Les premiers jours de l’embryon et le réveil de l’ADN viral

Embryons aux stades 2 (en haut) et 8 cellules (en bas). En rose et vert les retrotransposons qui sont activés.

29 janvier 2013

Le développement de l’embryon présente de nombreuses spécificités. L'équipe de Maria-Elena Torres-Padilla à l’IGBMC vient de mettre en évidence un état de l’ADN inhabituel, spécifique au début du développement embryonnaire, et qui s’accompagne de l’activation ciblée de séquences génétiques d’origine virale généralement inactivées : les retrotransposons endogènes.
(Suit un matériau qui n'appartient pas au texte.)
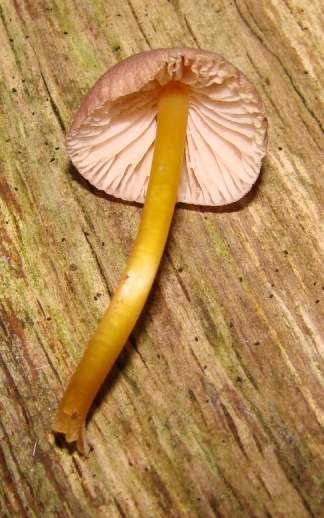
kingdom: Fungi
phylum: Basidiomycota
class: Agaricomycetes
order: Agaricales
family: Mycenaceae
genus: Mycena
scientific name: Mycena renati
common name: smuk huesvamp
Ces résultats sont publiés le 27 Janvier dans la revue Nature Structural & Molecular Biology.


La chromatine embryonnaire

La chromatine est la forme sous laquelle se trouve l’ADN dans le noyau des cellules. On la trouve soit dans un état décondensé et actif, soit sous une forme condensée et inactive. La forme condensée est connue sous le nom d’ « hétérochromatine », tandis que la forme ouverte est appelée « euchromatine ». Sous cette dernière forme, l’ADN peut être transcrit et traduit en protéines. Dans leur dernière étude, les chercheurs de l’équipe de Maria-Elena Torres-Padilla à l’IGBMC ont mis en évidence pour la toute première fois un état « atypique » de la chromatine au stade embryonnaire, ni euchromatine, ni hétérochromatine, mais dans une configuration très ouverte et accessible.

 

Activation des retrotransposons endogènes

Notre génome contient près de 50% de séquences répétitives inactives. Les chercheurs soupçonnaient que certaines de ces séquences, les retrotransposons, étaient déréprimées dans l’embryon précoce, probablement en raison de la plus grande accessibilité de la chromatine à ce stade. En effet, de nombreux ARN étaient présents dans l’ovocyte précoce mais il n’était pas démontré que ces derniers n’étaient pas issus d’un héritage maternel. Cette dernière hypothèse vient d’être reprise par l’équipe de Maria-Elena qui a démontré pour la première fois in vivo que la reprogrammation épigénétique qui suit la fécondation est bien accompagnée d’une réactivation des retrotransposons habituellement inhibés dans les cellules somatiques.

 

De nouveaux petits ARN

Les chercheurs ont également montré que cette activation des retrotransposons était initiée par une nouvelle classe de très petits ARN  de seulement 17 nucléotides, plus petits encore que les microARN ou ARN interférents déjà connus et qui comptent une vingtaine de nucléotides. Ces petits ARN seraient impliqués dans une boucle d’auto-stimulation.

 

Cette étude apporte de nouveaux éclairages pour la compréhension de la régulation de l’expression des gènes pendant les premiers stades embryonnaires. L’activation des retrotransposons peut provoquer des retrotranspositions et des recombinaisons génétiques, compromettre l’intégrité du génome et être à l’origine de cancers ou de défauts d’implantation de l’embryon pendant la grossesse. Mieux comprendre les mécanismes de leur désinhibition pourrait donc permettre d’expliquer le développement de certaines tumeurs ou certains défauts liés à l’infertilité.